* _Activity_: Reproduce verbatim the lines in the records from the line containing "Deze afbeeldingen worden" through the line containing "Om uw levering te", including both of those lines.

* _Material provided_:
-------------------------
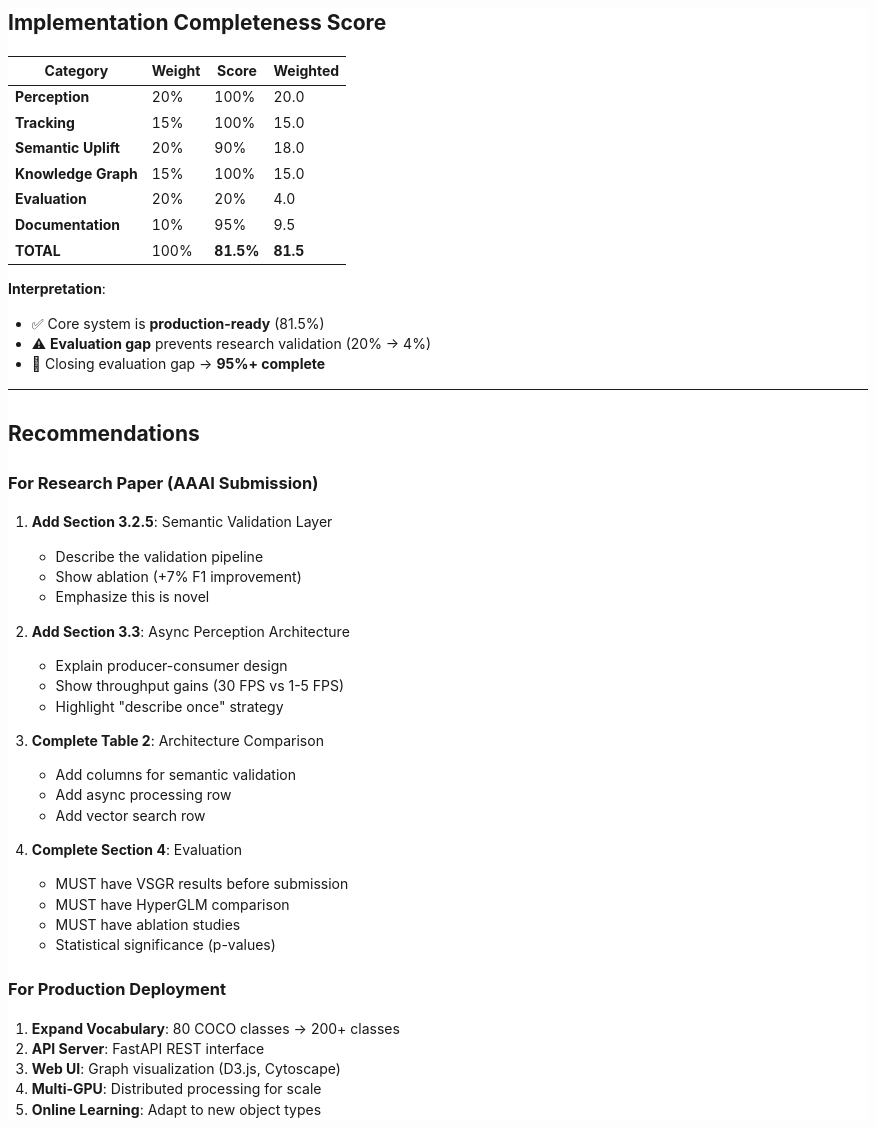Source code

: 
## Implementation Completeness Score

| Category | Weight | Score | Weighted |
|----------|--------|-------|----------|
| **Perception** | 20% | 100% | 20.0 |
| **Tracking** | 15% | 100% | 15.0 |
| **Semantic Uplift** | 20% | 90% | 18.0 |
| **Knowledge Graph** | 15% | 100% | 15.0 |
| **Evaluation** | 20% | 20% | 4.0 |
| **Documentation** | 10% | 95% | 9.5 |
| **TOTAL** | 100% | **81.5%** | **81.5** |

**Interpretation**:
- ✅ Core system is **production-ready** (81.5%)
- ⚠️ **Evaluation gap** prevents research validation (20% → 4%)
- 🎯 Closing evaluation gap → **95%+ complete**

---

## Recommendations

### For Research Paper (AAAI Submission)

1. **Add Section 3.2.5**: Semantic Validation Layer
   - Describe the validation pipeline
   - Show ablation (+7% F1 improvement)
   - Emphasize this is novel

2. **Add Section 3.3**: Async Perception Architecture
   - Explain producer-consumer design
   - Show throughput gains (30 FPS vs 1-5 FPS)
   - Highlight "describe once" strategy

3. **Complete Table 2**: Architecture Comparison
   - Add columns for semantic validation
   - Add async processing row
   - Add vector search row

4. **Complete Section 4**: Evaluation
   - MUST have VSGR results before submission
   - MUST have HyperGLM comparison
   - MUST have ablation studies
   - Statistical significance (p-values)

### For Production Deployment

1. **Expand Vocabulary**: 80 COCO classes → 200+ classes
2. **API Server**: FastAPI REST interface
3. **Web UI**: Graph visualization (D3.js, Cytoscape)
4. **Multi-GPU**: Distributed processing for scale
5. **Online Learning**: Adapt to new object types
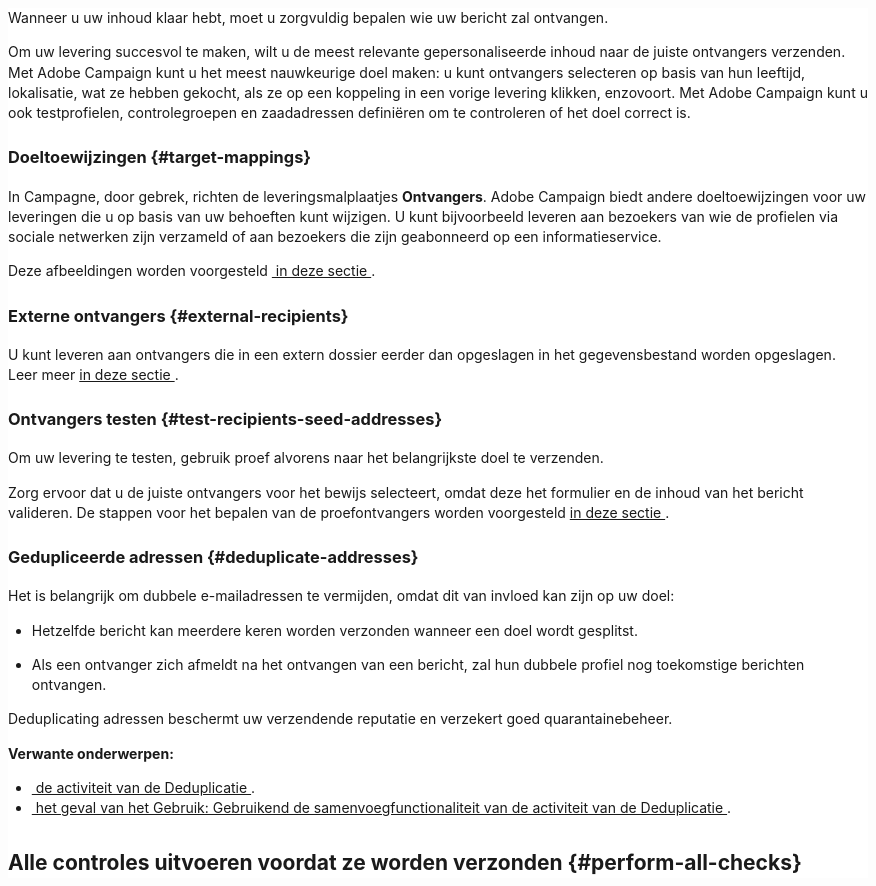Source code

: Wanneer u uw inhoud klaar hebt, moet u zorgvuldig bepalen wie uw bericht zal ontvangen.

Om uw levering succesvol te maken, wilt u de meest relevante gepersonaliseerde inhoud naar de juiste ontvangers verzenden. Met Adobe Campaign kunt u het meest nauwkeurige doel maken: u kunt ontvangers selecteren op basis van hun leeftijd, lokalisatie, wat ze hebben gekocht, als ze op een koppeling in een vorige levering klikken, enzovoort. Met Adobe Campaign kunt u ook testprofielen, controlegroepen en zaadadressen definiëren om te controleren of het doel correct is.

### Doeltoewijzingen {#target-mappings}

In Campagne, door gebrek, richten de leveringsmalplaatjes **Ontvangers**. Adobe Campaign biedt andere doeltoewijzingen voor uw leveringen die u op basis van uw behoeften kunt wijzigen. U kunt bijvoorbeeld leveren aan bezoekers van wie de profielen via sociale netwerken zijn verzameld of aan bezoekers die zijn geabonneerd op een informatieservice.

Deze afbeeldingen worden voorgesteld [&#x200B; in deze sectie &#x200B;](../audiences/target-mappings.md).

### Externe ontvangers {#external-recipients}

U kunt leveren aan ontvangers die in een extern dossier eerder dan opgeslagen in het gegevensbestand worden opgeslagen. Leer meer [&#x200B; in deze sectie &#x200B;](create-message.md#select-external-recipients-selecting-external-recipients).



### Ontvangers testen {#test-recipients-seed-addresses}

Om uw levering te testen, gebruik proef alvorens naar het belangrijkste doel te verzenden.

Zorg ervoor dat u de juiste ontvangers voor het bewijs selecteert, omdat deze het formulier en de inhoud van het bericht valideren. De stappen voor het bepalen van de proefontvangers worden voorgesteld [&#x200B; in deze sectie &#x200B;](create-message.md#select-the-recipients-of-proof-messages-select-the-proof-target).


### Gedupliceerde adressen {#deduplicate-addresses}

Het is belangrijk om dubbele e-mailadressen te vermijden, omdat dit van invloed kan zijn op uw doel:

* Hetzelfde bericht kan meerdere keren worden verzonden wanneer een doel wordt gesplitst.

* Als een ontvanger zich afmeldt na het ontvangen van een bericht, zal hun dubbele profiel nog toekomstige berichten ontvangen.

Deduplicating adressen beschermt uw verzendende reputatie en verzekert goed quarantainebeheer.

**Verwante onderwerpen:**

* [&#x200B; de activiteit van de Deduplicatie &#x200B;](../../automation/workflow/deduplication.md).
* [&#x200B; het geval van het Gebruik: Gebruikend de samenvoegfunctionaliteit van de activiteit van de Deduplicatie &#x200B;](../../automation/workflow/deduplication-merge.md).


## Alle controles uitvoeren voordat ze worden verzonden {#perform-all-checks}
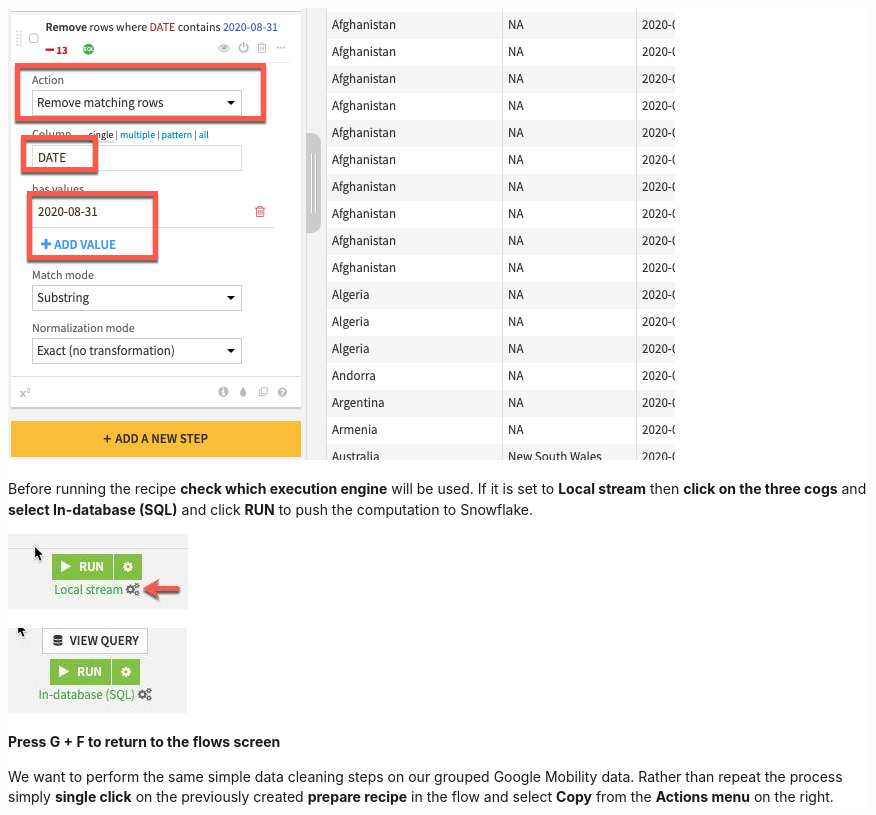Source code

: 

![img](assets/dataiku114.jpg)

Before running the recipe **check which execution engine** will be used. If it is set to **Local stream** then **click on the three cogs** and **select In-database (SQL)** and click **RUN** to push the computation to Snowflake.

![img](assets/dataiku115.jpg)

![img](assets/dataiku116.jpg)

**Press G + F to return to the flows screen**

We want to perform the same simple data cleaning steps on our grouped Google Mobility data. Rather than repeat the process simply **single click** on the previously created **prepare recipe** in the flow and select **Copy** from the **Actions menu** on the right.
-------------------------
* _Result for this exercise_:
Deze afbeeldingen worden voorgesteld [&#x200B; in deze sectie &#x200B;](../audiences/target-mappings.md).

### Externe ontvangers {#external-recipients}

U kunt leveren aan ontvangers die in een extern dossier eerder dan opgeslagen in het gegevensbestand worden opgeslagen. Leer meer [&#x200B; in deze sectie &#x200B;](create-message.md#select-external-recipients-selecting-external-recipients).



### Ontvangers testen {#test-recipients-seed-addresses}

Om uw levering te testen, gebruik proef alvorens naar het belangrijkste doel te verzenden.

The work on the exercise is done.